Darrel Harris and Yellow are Driving Progress

By DR. JOY MARTINEZ, Staff Writer

Darrel Harris, President of Yellow

Darrel Harris is the first Black president of a major trucking company. Yellow is the fifth largest transportation company in the country and the second largest “less than truckload” (LTL) company in the nation. After working his way through trucking and shipping over 25 years, Harris speaks with a confidence and passion that is balanced with his humility and desire to serve.

Yellow, based in Kansas, has 30,000 employees, operates in all 50 states as well as Canada and Mexico and has 200,000 customers ranging from Walmart and Target to small businesses. The company’s leader refers to himself as “a servant for our employees with a platform and opportunity to make a difference in underserved communities.”

Over the last 18 months, many companies have promised their solidarity and pledged resources to diversity and inclusion. Few have decided to take their efforts literally to the street. Harris says of Yellow’s new messaging, “we’re going to take the message to these communities. We’re going to offer people the opportunity to get them into the trucking business, to help them learn the industry. In certain cases we’ll train them to become truck drivers. If they seek other opportunities and leadership, we’ll offer those mentorship and development opportunities, very similar to what I was provided with early on in my career, so that we can help people grow and develop. And this is something that we’re taking very seriously, something that we’re working very diligently on, and we look forward to learning from our efforts, building on the program as we go forward.”

This is something that we’re taking very seriously, something that we’re working very diligently on, and we look forward to learning from our efforts, building on the program as we go forward.

= INSTRUCTIONS FOR THE TASK =
Using the article on Darrel Harris, list every kind of help Harris says Yellow will give people to enter or advance in trucking.

= EXTRACTED INFORMATION =

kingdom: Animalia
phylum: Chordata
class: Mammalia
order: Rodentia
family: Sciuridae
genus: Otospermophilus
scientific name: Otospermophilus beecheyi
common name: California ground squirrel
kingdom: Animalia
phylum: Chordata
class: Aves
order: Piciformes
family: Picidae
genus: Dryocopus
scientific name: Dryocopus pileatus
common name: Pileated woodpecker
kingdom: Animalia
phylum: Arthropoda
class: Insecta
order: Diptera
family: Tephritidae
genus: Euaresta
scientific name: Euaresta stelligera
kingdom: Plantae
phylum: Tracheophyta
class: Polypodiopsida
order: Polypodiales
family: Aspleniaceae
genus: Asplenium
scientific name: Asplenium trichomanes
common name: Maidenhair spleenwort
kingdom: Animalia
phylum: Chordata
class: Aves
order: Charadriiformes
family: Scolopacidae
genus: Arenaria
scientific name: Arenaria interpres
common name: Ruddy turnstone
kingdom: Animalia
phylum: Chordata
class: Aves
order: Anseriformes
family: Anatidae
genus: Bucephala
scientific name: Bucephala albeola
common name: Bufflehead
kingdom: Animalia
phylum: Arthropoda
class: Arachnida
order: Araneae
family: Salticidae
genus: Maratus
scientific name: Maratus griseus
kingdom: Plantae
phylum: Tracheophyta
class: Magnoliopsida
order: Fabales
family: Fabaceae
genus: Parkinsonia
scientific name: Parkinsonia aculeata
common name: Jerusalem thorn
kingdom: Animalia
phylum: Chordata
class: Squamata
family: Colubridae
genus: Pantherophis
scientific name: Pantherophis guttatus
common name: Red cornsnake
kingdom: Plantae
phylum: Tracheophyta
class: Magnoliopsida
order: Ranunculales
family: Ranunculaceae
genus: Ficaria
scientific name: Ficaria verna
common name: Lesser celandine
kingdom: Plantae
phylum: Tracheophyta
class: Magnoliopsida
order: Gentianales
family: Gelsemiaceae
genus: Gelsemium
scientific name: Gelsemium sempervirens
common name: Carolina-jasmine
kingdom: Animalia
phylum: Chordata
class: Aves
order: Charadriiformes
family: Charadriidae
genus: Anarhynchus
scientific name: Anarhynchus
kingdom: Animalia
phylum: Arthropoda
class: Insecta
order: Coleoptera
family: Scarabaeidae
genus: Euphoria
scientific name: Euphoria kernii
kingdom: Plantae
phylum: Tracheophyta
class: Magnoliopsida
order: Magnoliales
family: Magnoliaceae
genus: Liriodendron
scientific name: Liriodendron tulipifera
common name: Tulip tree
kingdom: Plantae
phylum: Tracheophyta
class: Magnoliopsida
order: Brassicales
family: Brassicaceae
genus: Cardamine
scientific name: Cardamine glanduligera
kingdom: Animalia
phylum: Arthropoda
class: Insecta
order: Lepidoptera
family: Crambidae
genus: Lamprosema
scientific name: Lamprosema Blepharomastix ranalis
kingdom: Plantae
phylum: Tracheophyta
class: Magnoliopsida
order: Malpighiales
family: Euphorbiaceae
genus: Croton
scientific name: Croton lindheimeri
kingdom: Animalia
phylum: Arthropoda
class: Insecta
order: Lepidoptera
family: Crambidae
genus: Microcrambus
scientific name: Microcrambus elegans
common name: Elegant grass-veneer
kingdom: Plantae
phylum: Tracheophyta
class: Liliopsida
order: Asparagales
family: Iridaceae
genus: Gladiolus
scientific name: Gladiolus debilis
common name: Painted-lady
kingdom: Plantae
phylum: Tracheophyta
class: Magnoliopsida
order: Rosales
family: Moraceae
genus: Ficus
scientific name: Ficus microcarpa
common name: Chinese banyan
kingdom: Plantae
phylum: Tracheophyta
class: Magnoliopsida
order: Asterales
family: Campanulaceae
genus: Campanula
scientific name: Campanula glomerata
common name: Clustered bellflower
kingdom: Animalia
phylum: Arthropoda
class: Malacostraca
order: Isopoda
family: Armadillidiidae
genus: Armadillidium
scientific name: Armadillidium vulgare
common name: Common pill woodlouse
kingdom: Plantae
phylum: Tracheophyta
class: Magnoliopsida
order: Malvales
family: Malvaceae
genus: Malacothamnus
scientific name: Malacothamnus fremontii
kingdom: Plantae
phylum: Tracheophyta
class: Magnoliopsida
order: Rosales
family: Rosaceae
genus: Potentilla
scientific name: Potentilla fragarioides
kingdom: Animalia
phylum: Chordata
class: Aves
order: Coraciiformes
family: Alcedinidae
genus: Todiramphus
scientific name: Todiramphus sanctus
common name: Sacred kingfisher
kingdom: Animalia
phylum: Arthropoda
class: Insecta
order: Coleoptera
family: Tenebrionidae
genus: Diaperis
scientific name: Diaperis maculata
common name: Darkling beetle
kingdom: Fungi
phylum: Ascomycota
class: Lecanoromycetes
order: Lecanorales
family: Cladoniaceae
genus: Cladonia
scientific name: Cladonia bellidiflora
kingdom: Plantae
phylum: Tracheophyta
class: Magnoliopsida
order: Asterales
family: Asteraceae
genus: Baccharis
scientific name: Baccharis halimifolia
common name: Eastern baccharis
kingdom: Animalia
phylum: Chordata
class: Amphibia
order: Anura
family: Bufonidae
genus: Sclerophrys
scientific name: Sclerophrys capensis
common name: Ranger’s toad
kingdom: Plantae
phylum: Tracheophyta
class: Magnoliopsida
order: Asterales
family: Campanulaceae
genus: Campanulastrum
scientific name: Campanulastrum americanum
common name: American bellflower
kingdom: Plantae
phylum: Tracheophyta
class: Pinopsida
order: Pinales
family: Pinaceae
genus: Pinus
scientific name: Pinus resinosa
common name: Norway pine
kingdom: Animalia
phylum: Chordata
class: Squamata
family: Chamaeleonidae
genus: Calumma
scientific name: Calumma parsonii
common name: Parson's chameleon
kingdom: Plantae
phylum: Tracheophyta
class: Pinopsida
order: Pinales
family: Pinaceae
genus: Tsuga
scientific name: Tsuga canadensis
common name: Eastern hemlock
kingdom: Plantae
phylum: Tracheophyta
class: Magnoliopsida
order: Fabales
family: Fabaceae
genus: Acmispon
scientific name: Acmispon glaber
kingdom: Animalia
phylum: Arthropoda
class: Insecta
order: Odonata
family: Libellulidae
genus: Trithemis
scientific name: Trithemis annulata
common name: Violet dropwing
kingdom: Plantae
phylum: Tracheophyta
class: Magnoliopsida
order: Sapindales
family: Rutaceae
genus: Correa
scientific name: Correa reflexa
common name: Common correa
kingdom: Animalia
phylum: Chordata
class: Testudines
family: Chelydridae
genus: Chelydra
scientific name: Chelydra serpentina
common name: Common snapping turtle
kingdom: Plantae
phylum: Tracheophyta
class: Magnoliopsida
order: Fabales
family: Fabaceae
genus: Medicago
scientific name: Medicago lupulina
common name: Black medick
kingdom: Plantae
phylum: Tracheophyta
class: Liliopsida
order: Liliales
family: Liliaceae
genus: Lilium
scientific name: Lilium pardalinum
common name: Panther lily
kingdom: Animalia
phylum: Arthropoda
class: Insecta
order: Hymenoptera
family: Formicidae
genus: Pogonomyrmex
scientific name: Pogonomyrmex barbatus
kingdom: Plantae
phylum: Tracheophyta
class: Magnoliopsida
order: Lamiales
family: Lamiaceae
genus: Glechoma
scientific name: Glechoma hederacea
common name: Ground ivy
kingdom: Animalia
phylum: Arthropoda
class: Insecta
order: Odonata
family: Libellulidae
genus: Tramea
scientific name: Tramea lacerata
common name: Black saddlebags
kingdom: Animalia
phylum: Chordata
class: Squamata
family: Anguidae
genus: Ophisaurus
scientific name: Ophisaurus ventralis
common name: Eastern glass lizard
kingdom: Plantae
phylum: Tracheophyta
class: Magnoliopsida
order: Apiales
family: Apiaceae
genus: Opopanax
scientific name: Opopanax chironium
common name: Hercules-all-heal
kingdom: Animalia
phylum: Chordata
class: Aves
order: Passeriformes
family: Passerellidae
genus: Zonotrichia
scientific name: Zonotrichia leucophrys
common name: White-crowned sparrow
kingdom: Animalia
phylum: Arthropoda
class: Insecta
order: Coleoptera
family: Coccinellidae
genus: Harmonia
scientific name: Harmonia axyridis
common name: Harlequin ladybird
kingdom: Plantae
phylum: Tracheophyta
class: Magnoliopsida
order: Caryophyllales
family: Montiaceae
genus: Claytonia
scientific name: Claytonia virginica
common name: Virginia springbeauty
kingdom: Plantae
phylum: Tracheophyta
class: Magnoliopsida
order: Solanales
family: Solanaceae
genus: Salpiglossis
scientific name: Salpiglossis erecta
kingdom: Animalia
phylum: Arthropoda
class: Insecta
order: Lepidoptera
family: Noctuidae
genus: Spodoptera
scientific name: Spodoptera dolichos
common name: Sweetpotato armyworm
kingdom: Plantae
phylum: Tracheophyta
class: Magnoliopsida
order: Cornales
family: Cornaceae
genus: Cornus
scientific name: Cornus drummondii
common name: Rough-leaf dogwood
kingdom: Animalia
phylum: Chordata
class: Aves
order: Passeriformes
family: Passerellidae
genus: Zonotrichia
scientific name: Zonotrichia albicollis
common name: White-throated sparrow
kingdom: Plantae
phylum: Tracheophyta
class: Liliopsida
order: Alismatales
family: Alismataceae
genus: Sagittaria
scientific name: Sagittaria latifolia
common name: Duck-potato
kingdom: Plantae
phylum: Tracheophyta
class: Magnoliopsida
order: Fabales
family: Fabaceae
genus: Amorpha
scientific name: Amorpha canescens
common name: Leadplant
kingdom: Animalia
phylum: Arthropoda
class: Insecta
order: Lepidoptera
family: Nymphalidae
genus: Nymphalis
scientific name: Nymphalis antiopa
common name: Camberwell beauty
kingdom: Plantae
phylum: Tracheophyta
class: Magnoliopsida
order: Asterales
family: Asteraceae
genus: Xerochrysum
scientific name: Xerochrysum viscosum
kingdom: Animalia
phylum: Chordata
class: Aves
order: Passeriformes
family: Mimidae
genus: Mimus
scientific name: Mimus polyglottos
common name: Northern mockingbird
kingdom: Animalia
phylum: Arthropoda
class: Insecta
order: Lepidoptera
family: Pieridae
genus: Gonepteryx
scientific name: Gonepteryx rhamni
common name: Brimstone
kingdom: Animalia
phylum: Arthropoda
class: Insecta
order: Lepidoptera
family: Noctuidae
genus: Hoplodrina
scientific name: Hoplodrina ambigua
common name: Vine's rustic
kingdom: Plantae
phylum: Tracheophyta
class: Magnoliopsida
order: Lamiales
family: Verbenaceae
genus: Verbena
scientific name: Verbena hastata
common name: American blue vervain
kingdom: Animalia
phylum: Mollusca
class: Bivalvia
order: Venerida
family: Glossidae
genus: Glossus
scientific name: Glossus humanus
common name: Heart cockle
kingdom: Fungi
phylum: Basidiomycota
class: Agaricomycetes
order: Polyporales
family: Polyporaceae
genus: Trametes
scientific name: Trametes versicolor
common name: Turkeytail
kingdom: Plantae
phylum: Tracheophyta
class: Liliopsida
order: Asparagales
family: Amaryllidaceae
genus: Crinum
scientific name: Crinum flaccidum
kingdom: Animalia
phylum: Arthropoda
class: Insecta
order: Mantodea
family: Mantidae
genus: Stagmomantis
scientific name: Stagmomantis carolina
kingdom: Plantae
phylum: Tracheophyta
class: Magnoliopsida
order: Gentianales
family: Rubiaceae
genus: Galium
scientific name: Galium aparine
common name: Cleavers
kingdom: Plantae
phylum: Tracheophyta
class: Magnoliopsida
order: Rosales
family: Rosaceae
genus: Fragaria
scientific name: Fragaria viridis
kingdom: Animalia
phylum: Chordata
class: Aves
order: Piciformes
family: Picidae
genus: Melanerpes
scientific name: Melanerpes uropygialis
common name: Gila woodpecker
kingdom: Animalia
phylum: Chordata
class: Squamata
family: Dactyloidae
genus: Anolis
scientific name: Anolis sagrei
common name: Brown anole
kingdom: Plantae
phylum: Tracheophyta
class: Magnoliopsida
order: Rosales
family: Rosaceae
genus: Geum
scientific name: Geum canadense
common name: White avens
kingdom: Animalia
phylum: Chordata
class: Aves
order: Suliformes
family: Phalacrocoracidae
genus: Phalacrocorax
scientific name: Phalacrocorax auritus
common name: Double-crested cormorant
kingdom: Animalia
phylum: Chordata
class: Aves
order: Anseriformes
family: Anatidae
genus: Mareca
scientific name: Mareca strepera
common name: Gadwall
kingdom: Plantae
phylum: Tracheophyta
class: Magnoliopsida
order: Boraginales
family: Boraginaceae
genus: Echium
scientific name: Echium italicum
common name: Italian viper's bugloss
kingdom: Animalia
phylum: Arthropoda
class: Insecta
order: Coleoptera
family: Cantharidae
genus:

= OUTPUT OF THE EXERCISE =
- The opportunity to get into the trucking business
- Help learning the industry
- In certain cases, training to become truck drivers
- Mentorship and development opportunities for those who seek other opportunities and leadership